1. L’abuso richiesto per la configurazione dei reati di “concussione” e di “induzione indebita” non può essere – almeno come fenomeno immanente e comunque quale dato di designazione – identificato nella “indebita richiesta, rivolta dal pubblico ufficiale al privato, di denaro o altra utilità per evitare conseguenze dannose”. Infatti, la “sollecitazione” a dare danaro o altra utilità pur se espressa con la prospettazione di evitare ogni pregiudizio derivante dalla applicazione della legge, mediante un atto contrario ai doveri d’ufficio o una omissione di un atto del proprio ufficio, ancorché reiterata, integra, di norma, nel caso sia rifiutata, il reato di istigazione alla corruzione punita dall’art. 322, commi 3 e 4, c.p., e, se accolta, quello di corruzione consumata, punito dall’art. 319 c.p.. Mentre, la richiesta di denaro rilevante ai fini della “concussione” o della “induzione” è quella preceduta o accompagnata da uno o più atti che costituiscono estrinsecazione del concreto abuso della qualità o del potere dell’agente pubblico, fermi restando i diversi modelli comportamentali in cui si esprime l’abuso, non rilevanti nel sistema previgente.

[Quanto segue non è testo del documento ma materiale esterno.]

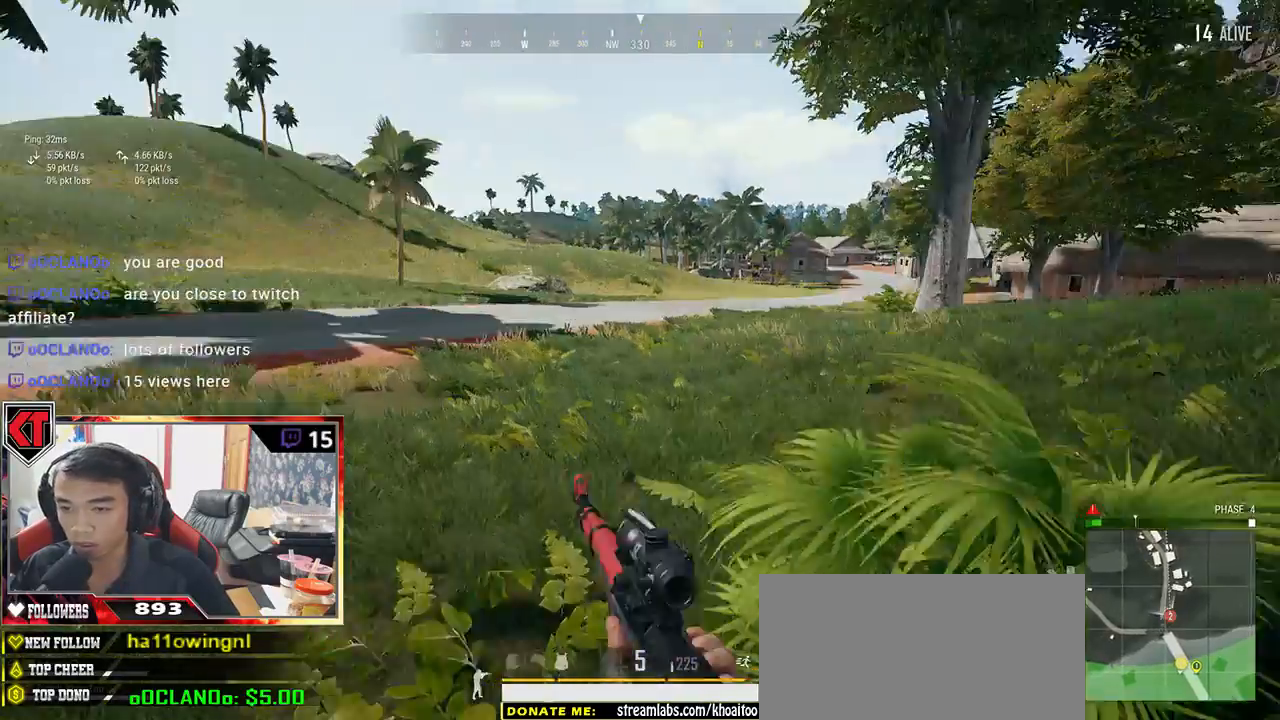
{"keys": ["shift", "w"], "mouse": [], "events": [[117, "space", "up"]]}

2. L’induzione richiesta per la realizzazione del delitto previsto dall’art. 319 quater c.p. non è diversa, sotto il profilo strutturale, da quella che già integrava una delle due possibili condotte del previgente delitto di concussione e consiste, quindi, nella condotta del pubblico ufficiale o dell’incaricato di pubblico servizio che, abusando del potere o della qualità, determini taluno, consapevole dell’indebita pretesa e non indotto in errore dalla condotta persuasiva dell’agente pubblico, a dare o promettere a lui o a terzi, denaro o altra utilità.

 

SUPREMA CORTE DI CASSAZIONE

SEZIONE VI

SENTENZA 8 aprile 2013, n. 16154

Ritenuto in fatto

1. F..P. impugna la sentenza della Corte d’appello di Venezia con la quale è stata confermata la decisione del giudice di primo grado che, all’esito del giudizio abbreviato, lo condannò per il delitto di concussione.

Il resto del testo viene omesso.